E’ il finimondo: in mezzo al campo si consuma una memorabile rissa. Volano i calci, gli spintoni e soprattutto i cartellini rossi. Uno di essi è rivolto anche a Castori che, in piena trance agonistica, finisce la partita aggrappato alla recinzione del settore ospiti. Carica emotiva che l’allenatore marchigiano si porta anche in sala stampa dove, chiamato a rispondere sull’accaduto, non si scusa.

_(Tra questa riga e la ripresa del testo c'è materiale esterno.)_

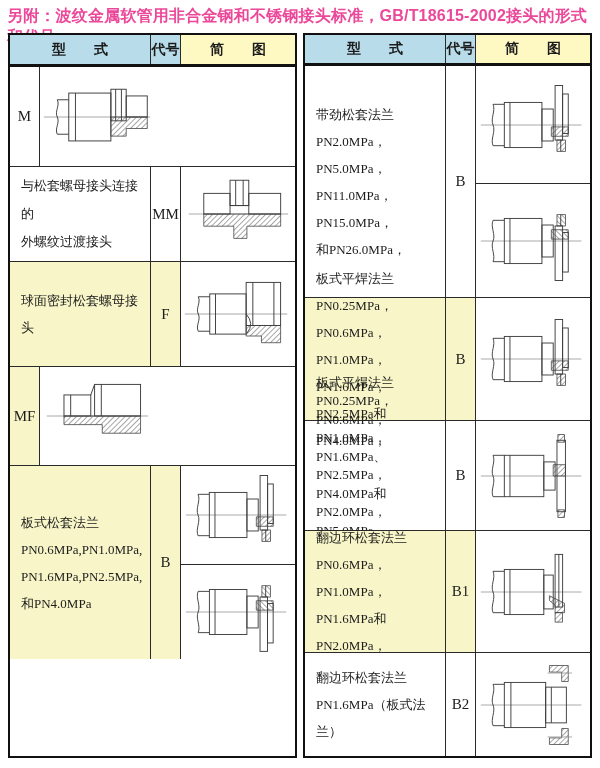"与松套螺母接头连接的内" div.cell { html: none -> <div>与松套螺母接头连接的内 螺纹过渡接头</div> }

Anzi, rilancia con un politicamente scorrettissimo “provocazione chiama ribellione”. La gogna mediatica è immediata, la squalifica sportiva sarà di 3 anni, poi ridotti a 2. Ciononostante rimane saldo al suo posto, in settimana sul campo – con l’impegno di volontariato presso la comunità di San Patrignano – al sabato “ingabbiato” nei box delle tribune.

Essere esempio

Oggi, dopo una vita calcistica sempre all’attacco, la seconda personale promozione in Serie A. Il protagonista di queste righe di strada ne ha fatta dalla metà anni ’80 quando con il Camerino festeggiava il passaggio dalla Prima Categoria alla Promozione. Voglia di vincere, dedizione al lavoro, schiettezza, capacità nel sapersi rialzare. Siamo la generazione che ha visto allenare Fabrizio Castori, prendiamone esempio.